(Saved entries)
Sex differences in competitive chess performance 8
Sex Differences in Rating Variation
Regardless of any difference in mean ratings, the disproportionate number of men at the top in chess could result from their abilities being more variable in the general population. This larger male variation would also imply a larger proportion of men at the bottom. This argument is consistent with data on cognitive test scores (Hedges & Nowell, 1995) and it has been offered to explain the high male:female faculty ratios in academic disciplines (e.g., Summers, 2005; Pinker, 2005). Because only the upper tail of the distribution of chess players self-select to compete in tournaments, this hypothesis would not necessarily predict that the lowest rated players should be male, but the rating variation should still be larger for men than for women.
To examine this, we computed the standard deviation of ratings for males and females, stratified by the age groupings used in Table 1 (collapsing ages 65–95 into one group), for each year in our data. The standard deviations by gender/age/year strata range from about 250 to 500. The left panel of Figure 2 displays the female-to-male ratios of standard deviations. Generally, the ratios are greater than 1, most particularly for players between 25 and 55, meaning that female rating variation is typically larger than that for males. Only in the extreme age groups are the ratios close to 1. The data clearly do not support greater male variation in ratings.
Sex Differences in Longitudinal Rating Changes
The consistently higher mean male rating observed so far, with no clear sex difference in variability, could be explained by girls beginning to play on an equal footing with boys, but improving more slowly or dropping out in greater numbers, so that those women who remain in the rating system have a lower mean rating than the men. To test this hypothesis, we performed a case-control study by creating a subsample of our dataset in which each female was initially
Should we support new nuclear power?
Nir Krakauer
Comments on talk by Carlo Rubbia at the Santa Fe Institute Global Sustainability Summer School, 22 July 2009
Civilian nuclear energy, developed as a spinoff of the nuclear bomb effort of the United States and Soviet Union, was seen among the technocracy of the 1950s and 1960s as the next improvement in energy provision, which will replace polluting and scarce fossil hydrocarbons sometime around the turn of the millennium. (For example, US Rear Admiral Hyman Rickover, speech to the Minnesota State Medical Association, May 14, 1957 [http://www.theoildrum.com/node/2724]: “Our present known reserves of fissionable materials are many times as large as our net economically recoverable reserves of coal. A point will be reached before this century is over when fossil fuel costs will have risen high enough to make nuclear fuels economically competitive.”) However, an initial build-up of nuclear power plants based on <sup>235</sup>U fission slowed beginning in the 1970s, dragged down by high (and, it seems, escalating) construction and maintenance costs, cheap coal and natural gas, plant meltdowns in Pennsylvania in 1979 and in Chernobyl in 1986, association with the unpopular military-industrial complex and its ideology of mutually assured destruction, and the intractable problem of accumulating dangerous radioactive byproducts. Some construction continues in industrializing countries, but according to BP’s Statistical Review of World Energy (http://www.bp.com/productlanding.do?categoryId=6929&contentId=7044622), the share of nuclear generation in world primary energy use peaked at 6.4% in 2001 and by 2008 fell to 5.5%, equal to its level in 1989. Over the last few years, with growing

◆ **EXERCISE DIRECTIONS**: With nothing omitted, set down all of the records again.

◆ **COMPLETED TASK**:
Sex differences in competitive chess performance 8
Sex Differences in Rating Variation
Regardless of any difference in mean ratings, the disproportionate number of men at the top in chess could result from their abilities being more variable in the general population. This larger male variation would also imply a larger proportion of men at the bottom. This argument is consistent with data on cognitive test scores (Hedges & Nowell, 1995) and it has been offered to explain the high male:female faculty ratios in academic disciplines (e.g., Summers, 2005; Pinker, 2005). Because only the upper tail of the distribution of chess players self-select to compete in tournaments, this hypothesis would not necessarily predict that the lowest rated players should be male, but the rating variation should still be larger for men than for women.
To examine this, we computed the standard deviation of ratings for males and females, stratified by the age groupings used in Table 1 (collapsing ages 65–95 into one group), for each year in our data. The standard deviations by gender/age/year strata range from about 250 to 500. The left panel of Figure 2 displays the female-to-male ratios of standard deviations. Generally, the ratios are greater than 1, most particularly for players between 25 and 55, meaning that female rating variation is typically larger than that for males. Only in the extreme age groups are the ratios close to 1. The data clearly do not support greater male variation in ratings.
Sex Differences in Longitudinal Rating Changes
The consistently higher mean male rating observed so far, with no clear sex difference in variability, could be explained by girls beginning to play on an equal footing with boys, but improving more slowly or dropping out in greater numbers, so that those women who remain in the rating system have a lower mean rating than the men. To test this hypothesis, we performed a case-control study by creating a subsample of our dataset in which each female was initially
Should we support new nuclear power?
Nir Krakauer
Comments on talk by Carlo Rubbia at the Santa Fe Institute Global Sustainability Summer School, 22 July 2009
Civilian nuclear energy, developed as a spinoff of the nuclear bomb effort of the United States and Soviet Union, was seen among the technocracy of the 1950s and 1960s as the next improvement in energy provision, which will replace polluting and scarce fossil hydrocarbons sometime around the turn of the millennium. (For example, US Rear Admiral Hyman Rickover, speech to the Minnesota State Medical Association, May 14, 1957 [http://www.theoildrum.com/node/2724]: “Our present known reserves of fissionable materials are many times as large as our net economically recoverable reserves of coal. A point will be reached before this century is over when fossil fuel costs will have risen high enough to make nuclear fuels economically competitive.”) However, an initial build-up of nuclear power plants based on <sup>235</sup>U fission slowed beginning in the 1970s, dragged down by high (and, it seems, escalating) construction and maintenance costs, cheap coal and natural gas, plant meltdowns in Pennsylvania in 1979 and in Chernobyl in 1986, association with the unpopular military-industrial complex and its ideology of mutually assured destruction, and the intractable problem of accumulating dangerous radioactive byproducts. Some construction continues in industrializing countries, but according to BP’s Statistical Review of World Energy (http://www.bp.com/productlanding.do?categoryId=6929&contentId=7044622), the share of nuclear generation in world primary energy use peaked at 6.4% in 2001 and by 2008 fell to 5.5%, equal to its level in 1989. Over the last few years, with growing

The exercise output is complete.